Ingrid Bergman Wearing Arrow Love Collar in the Deleted Dream Sequence by Salvador Dalí for ‘Spellbound’ (1945)

Spellbound is one of several psychological thrillers produced in the 1940s when psychoanalysis was all the rage. Freudian dream interpretation, guilt complexes, and the miraculous power of psychoanalysis take center stage in this film.

Ingrid Bergman in the Greek Goddess dress with an arrow collar, conceived by Salvador Dalí for the dream sequence in Alfred Hitchcock’s Spellbound (1945). Costume design by Howard Greer.

Producer David O. Selznick had apparently enjoyed a highly successful bout of psychoanalysis, and he wanted Alfred Hitchcock to make a movie about it. Selznick was so enthused with psychoanalysis that he brought in his own therapist, Dr. May Romm, to serve as a technical advisor on the production. Dr. Romm and Hitchcock clashed frequently. When it came to the specifics of psychoanalysis, however, Hitchcock was less concerned with technicalities than Romm, and if she would offer her opinion, the director would purportedly tell her, “my dear, it’s only a movie”.

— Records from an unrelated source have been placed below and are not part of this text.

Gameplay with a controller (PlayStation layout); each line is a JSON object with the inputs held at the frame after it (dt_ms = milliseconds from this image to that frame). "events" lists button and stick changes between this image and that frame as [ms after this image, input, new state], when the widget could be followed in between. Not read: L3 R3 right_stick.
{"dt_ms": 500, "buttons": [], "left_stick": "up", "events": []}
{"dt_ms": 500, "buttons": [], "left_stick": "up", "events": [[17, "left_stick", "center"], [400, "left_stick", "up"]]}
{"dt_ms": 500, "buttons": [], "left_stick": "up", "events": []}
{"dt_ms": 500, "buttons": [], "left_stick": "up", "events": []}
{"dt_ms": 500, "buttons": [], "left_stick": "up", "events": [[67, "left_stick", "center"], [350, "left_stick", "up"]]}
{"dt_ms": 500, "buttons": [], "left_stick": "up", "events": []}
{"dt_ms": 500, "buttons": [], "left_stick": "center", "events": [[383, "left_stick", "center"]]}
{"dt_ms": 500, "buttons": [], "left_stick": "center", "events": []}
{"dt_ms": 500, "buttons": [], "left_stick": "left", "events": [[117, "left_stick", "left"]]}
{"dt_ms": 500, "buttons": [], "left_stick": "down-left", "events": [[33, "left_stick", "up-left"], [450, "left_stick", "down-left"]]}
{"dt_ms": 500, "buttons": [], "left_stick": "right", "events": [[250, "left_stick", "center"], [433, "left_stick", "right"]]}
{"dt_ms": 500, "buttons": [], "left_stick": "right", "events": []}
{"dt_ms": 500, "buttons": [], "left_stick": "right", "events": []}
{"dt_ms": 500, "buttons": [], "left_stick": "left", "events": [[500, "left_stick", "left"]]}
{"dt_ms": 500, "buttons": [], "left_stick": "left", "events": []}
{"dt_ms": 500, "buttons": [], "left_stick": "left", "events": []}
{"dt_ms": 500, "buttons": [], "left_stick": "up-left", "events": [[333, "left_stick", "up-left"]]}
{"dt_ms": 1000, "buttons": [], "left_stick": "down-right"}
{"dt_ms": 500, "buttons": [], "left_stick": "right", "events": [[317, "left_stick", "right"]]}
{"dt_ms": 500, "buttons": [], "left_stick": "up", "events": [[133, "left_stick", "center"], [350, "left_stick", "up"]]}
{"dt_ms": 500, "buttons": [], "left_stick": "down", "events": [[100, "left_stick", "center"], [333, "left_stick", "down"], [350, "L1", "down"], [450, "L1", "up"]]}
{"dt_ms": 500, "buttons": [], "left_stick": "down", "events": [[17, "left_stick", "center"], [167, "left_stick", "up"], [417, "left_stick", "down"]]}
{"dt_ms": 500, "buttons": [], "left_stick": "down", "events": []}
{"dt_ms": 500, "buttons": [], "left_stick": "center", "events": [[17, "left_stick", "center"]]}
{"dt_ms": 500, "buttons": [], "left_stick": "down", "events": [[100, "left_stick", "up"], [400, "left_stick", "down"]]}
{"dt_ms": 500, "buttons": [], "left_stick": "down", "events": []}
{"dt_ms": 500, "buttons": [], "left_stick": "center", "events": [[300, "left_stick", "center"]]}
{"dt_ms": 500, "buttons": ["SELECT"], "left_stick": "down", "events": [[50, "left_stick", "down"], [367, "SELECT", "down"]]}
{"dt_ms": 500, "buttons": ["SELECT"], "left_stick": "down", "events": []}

Further contention was caused by the hiring of surrealist artist Salvador Dalí to conceive certain scenes in the film’s key dream sequence. However, the sequence conceived and designed by Dalí and Hitchcock, once translated to film, proved to be too lengthy and complicated for Selznick, so the vast majority of what had been filmed ultimately was edited out. Two minutes of the dream sequence appear in the final film, but according to Ingrid Bergman, the original had been twenty minutes long.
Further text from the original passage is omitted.